The two ladies would discreetly follow Swift on his parochial journeys, providing him with companionship. Life was not really too unpleasant.
Then began, in 1710, the four influential years in London. In 1713 Swift accepted, the post of senior priest in Dublin, that of dean of St Patrick’s Cathedral.
He was disappointed by the appointment, having wanted a prestigious deanery in England. However, on the death of Queen Anne in 1714, and the subsequent rise of the Whigs, Swift knew that it was time to go back to Ireland.
Thus began his entry into the church and state politics of his homeland. A nostalgia for an English-country-garden-like Ireland enthralled him. He longed for a “romantic Ireland” that was not “dead and gone” but one that never had nor could exist.
Instead, he had to engage with the realities of the rise of the Non-Conformists and the Catholics, and to rail against the inadequacy of English policies towards her Irish sister.
He felt obliged, however reluctantly, to rebel against his beloved England, which had served him literally, as well as metaphorically, as a nursery. Ireland, who had birthed and educated him, could now reclaim her son, and, eventually, place the great satirist at the centre of her literary heritage.

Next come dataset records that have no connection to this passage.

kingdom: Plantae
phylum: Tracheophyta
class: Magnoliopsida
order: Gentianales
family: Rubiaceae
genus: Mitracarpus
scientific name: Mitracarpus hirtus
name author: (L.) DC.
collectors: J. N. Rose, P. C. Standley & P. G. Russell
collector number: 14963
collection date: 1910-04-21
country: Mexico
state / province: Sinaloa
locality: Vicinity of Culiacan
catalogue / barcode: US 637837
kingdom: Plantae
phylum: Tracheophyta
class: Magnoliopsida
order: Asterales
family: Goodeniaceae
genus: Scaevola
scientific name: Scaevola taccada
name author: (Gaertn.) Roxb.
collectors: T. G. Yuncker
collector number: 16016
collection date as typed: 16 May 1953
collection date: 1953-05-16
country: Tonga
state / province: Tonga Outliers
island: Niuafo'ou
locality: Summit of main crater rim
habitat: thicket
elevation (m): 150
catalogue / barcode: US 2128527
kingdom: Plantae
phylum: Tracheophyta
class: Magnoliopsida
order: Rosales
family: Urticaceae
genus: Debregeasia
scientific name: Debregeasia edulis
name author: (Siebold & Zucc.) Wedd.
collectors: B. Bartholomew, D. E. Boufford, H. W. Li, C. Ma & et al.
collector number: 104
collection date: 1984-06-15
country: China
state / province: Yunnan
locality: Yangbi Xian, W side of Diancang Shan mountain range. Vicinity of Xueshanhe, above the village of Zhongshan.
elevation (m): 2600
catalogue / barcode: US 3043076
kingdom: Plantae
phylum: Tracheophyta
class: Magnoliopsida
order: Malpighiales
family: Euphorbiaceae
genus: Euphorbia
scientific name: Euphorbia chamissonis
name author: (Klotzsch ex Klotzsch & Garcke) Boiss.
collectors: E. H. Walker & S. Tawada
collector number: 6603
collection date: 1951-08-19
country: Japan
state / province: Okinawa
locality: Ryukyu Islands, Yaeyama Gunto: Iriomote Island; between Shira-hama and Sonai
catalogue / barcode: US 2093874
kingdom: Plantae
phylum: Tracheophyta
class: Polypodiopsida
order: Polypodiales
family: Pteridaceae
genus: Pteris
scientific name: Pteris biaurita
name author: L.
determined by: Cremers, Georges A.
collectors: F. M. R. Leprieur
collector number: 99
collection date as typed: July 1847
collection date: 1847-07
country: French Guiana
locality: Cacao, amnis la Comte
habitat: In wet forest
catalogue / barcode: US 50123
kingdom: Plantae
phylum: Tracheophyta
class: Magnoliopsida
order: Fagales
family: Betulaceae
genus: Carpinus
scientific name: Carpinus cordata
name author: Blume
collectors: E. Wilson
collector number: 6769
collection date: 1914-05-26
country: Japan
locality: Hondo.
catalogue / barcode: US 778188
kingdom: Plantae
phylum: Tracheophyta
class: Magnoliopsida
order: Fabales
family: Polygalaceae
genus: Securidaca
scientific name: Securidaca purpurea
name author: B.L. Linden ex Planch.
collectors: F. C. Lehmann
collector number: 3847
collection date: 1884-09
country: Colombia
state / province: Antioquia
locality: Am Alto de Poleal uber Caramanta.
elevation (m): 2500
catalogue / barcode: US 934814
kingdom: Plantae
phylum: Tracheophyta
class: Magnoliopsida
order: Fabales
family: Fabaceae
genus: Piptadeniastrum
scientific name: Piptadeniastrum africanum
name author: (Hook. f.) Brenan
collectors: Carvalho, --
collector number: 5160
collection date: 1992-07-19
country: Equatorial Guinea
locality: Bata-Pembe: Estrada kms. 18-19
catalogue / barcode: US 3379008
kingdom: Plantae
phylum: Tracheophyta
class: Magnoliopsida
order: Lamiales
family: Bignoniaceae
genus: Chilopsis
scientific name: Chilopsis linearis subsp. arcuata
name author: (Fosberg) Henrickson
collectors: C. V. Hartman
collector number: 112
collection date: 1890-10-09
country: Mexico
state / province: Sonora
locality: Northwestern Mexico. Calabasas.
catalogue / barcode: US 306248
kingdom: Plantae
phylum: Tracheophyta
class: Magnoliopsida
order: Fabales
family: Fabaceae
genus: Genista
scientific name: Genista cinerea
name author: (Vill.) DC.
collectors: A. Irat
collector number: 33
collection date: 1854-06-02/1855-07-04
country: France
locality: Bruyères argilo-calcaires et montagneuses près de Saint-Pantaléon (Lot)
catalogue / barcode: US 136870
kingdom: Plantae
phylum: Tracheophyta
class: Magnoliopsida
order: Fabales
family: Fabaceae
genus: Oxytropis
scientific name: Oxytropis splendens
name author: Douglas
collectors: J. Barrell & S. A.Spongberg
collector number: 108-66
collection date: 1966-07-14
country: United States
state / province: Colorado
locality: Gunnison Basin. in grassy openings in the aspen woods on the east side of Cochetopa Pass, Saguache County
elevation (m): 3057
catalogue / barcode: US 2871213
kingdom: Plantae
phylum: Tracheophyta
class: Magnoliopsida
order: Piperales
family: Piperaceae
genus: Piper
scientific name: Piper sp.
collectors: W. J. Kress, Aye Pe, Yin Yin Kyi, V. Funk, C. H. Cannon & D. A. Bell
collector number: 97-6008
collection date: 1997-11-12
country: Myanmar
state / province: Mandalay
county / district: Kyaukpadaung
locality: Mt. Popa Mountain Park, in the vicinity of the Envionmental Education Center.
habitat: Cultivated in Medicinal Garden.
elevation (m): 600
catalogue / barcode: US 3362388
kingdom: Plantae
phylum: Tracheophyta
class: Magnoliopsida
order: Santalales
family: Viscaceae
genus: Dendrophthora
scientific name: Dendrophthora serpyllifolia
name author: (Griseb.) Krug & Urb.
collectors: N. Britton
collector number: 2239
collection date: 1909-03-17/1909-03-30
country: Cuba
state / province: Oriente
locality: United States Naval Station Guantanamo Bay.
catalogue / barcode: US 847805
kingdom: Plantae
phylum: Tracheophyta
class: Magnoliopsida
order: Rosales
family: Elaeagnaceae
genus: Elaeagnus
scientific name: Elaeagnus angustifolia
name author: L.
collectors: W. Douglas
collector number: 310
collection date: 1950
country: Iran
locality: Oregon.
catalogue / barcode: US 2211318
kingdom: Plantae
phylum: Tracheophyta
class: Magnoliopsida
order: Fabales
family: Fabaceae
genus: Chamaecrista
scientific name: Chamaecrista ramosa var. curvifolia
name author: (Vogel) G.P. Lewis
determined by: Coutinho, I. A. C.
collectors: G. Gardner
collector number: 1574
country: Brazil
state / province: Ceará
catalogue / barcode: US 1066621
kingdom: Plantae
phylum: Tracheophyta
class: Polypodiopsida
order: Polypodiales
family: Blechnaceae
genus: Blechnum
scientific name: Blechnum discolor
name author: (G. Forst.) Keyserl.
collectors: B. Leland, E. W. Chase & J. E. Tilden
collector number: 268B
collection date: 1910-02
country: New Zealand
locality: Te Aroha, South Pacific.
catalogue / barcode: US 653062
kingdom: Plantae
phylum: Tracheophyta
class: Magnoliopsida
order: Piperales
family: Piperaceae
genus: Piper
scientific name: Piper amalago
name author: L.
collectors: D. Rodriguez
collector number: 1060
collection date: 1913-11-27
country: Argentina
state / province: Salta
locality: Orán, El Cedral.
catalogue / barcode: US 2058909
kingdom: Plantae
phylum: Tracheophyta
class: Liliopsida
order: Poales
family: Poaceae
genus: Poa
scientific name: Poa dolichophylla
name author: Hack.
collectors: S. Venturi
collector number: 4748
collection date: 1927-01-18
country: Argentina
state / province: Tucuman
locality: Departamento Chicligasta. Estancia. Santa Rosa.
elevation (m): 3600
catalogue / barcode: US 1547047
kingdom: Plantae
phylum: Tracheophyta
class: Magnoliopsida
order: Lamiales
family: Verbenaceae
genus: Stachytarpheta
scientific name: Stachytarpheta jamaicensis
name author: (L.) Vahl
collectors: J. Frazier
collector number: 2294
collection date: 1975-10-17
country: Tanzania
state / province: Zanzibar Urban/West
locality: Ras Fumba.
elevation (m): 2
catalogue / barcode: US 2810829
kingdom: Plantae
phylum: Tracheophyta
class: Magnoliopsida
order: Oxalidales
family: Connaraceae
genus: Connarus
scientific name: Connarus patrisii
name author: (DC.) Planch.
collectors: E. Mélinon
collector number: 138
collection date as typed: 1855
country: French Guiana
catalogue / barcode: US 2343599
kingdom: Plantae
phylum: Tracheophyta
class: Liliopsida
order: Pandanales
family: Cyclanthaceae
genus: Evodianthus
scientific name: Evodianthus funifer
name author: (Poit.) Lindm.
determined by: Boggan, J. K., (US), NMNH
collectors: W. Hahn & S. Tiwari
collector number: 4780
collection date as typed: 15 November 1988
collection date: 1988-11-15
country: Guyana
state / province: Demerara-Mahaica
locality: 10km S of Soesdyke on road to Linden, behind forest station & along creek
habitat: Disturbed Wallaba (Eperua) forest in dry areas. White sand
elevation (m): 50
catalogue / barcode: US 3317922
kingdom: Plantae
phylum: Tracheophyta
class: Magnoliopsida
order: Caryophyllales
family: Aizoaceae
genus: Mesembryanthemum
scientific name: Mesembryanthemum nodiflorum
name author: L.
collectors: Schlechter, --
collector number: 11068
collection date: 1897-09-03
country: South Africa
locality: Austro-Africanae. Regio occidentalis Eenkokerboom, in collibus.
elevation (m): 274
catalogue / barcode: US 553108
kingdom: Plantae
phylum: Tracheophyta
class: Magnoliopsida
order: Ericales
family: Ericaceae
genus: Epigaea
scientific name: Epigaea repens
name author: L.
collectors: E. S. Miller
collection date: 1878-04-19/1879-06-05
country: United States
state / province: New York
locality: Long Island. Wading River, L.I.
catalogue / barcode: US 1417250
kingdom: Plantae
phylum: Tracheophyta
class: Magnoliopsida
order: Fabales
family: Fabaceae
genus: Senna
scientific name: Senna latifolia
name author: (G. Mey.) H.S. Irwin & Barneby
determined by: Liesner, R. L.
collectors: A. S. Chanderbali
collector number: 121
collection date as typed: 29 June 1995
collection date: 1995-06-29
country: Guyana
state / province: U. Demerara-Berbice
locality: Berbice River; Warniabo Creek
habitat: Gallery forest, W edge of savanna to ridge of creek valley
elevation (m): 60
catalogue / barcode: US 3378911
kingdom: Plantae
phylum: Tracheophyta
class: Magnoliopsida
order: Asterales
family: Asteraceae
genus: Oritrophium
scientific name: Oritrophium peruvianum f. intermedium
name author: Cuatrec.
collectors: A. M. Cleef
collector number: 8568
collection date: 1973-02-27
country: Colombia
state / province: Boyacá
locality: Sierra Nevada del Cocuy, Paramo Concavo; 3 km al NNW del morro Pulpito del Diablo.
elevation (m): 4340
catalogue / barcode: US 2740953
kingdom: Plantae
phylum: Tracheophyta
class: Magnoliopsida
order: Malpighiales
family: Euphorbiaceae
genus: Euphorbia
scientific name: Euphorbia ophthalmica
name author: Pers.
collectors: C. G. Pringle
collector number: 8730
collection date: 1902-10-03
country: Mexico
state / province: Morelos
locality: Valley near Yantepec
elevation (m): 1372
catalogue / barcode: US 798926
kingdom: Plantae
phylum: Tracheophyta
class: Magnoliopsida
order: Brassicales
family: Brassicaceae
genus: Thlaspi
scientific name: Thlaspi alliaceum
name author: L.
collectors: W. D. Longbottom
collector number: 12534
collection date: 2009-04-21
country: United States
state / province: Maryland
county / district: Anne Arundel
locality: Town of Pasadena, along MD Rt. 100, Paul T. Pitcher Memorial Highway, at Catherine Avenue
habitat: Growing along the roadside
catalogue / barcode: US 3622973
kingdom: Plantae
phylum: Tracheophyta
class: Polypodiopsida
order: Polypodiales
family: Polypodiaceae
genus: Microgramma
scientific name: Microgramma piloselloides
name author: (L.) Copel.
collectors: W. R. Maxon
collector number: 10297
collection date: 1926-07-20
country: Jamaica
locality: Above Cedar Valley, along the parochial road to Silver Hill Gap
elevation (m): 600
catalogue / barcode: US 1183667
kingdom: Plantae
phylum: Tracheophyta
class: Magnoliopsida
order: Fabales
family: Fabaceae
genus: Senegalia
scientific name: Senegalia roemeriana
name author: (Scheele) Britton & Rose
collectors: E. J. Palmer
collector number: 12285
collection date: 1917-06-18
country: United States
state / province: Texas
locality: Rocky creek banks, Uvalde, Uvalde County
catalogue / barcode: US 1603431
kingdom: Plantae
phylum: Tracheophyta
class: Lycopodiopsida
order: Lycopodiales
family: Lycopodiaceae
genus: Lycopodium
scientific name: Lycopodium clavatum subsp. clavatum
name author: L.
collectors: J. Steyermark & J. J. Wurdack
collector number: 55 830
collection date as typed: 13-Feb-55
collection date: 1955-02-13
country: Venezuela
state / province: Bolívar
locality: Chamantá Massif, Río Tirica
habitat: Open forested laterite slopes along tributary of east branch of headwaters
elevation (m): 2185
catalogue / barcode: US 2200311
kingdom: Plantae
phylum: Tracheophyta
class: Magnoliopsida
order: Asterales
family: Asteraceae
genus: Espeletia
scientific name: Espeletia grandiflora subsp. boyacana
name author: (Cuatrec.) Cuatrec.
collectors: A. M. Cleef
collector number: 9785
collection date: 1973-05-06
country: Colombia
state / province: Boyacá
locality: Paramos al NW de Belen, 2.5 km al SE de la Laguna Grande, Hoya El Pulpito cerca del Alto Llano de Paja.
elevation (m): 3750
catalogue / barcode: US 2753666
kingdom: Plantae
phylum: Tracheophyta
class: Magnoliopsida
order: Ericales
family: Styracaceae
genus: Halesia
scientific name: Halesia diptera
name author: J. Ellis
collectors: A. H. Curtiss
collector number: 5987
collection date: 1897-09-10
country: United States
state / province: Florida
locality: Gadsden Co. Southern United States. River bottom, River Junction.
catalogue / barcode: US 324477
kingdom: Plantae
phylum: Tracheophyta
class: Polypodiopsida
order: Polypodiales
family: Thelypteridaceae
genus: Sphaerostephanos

Irish-born Stubbs, is well placed to write Jonathan Swift: The Reluctant Rebel, as he studied English at Oxford and Renaissance Literature at Cambridge.
Historical and political context encourages a greater understanding of Swift’s work and detailed analysis of this work reinforces comprehension of the man. Although 25 pages of notes exemplify his academic background, Stubbs has an accessible style and writes beautifully.